* _EXERCISE DIRECTIONS_
Go through the lines below one by one and count those holding the string "Ernährungsplan". Give the count alone.

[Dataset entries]
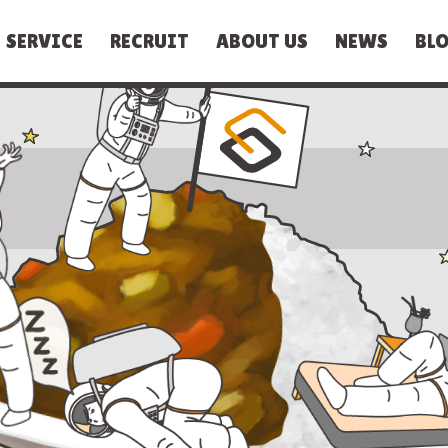
SERVICE
RECRUIT
ABOUT US
NEWS
BL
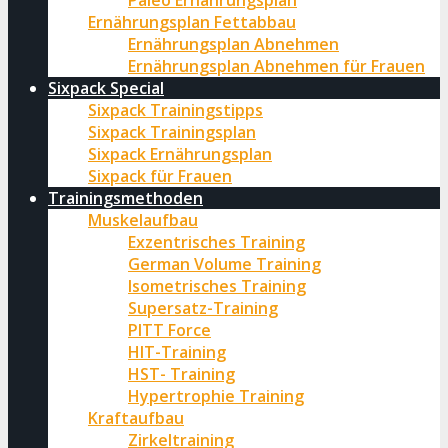
Paleo Ernährungsplan
Ernährungsplan Fettabbau
Ernährungsplan Abnehmen
Ernährungsplan Abnehmen für Frauen
Sixpack Special
Sixpack Trainingstipps
Sixpack Trainingsplan
Sixpack Ernährungsplan
Sixpack für Frauen
Trainingsmethoden
Muskelaufbau
Exzentrisches Training
German Volume Training
Isometrisches Training
Supersatz-Training
PITT Force
HIT-Training
HST- Training
Hypertrophie Training
Kraftaufbau
Zirkeltraining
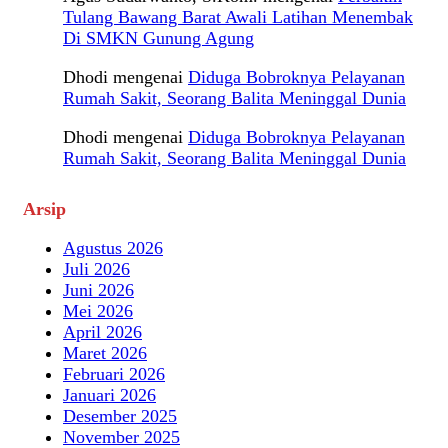
Tulang Bawang Barat Awali Latihan Menembak
Di SMKN Gunung Agung
Dhodi
mengenai
Diduga Bobroknya Pelayanan
Rumah Sakit, Seorang Balita Meninggal Dunia
Dhodi
mengenai
Diduga Bobroknya Pelayanan
Rumah Sakit, Seorang Balita Meninggal Dunia
Arsip
Agustus 2026
Juli 2026
Juni 2026
Mei 2026
April 2026
Maret 2026
Februari 2026
Januari 2026
Desember 2025
November 2025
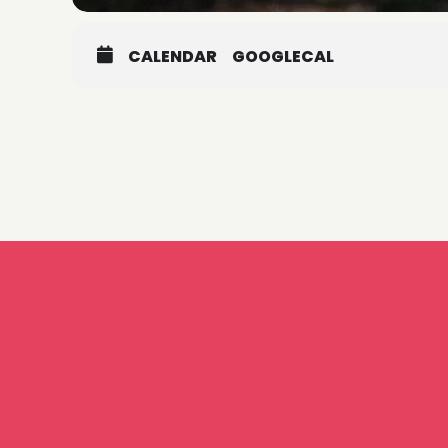
CALENDAR
GOOGLECAL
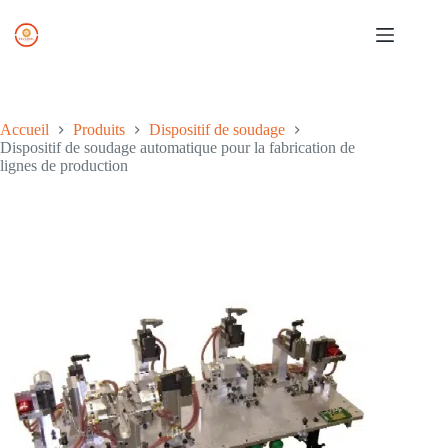
Skip
to
content
Accueil
Produits
Dispositif de soudage
Dispositif de soudage automatique pour la fabrication de
lignes de production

* _WRITTEN SOLUTION_
5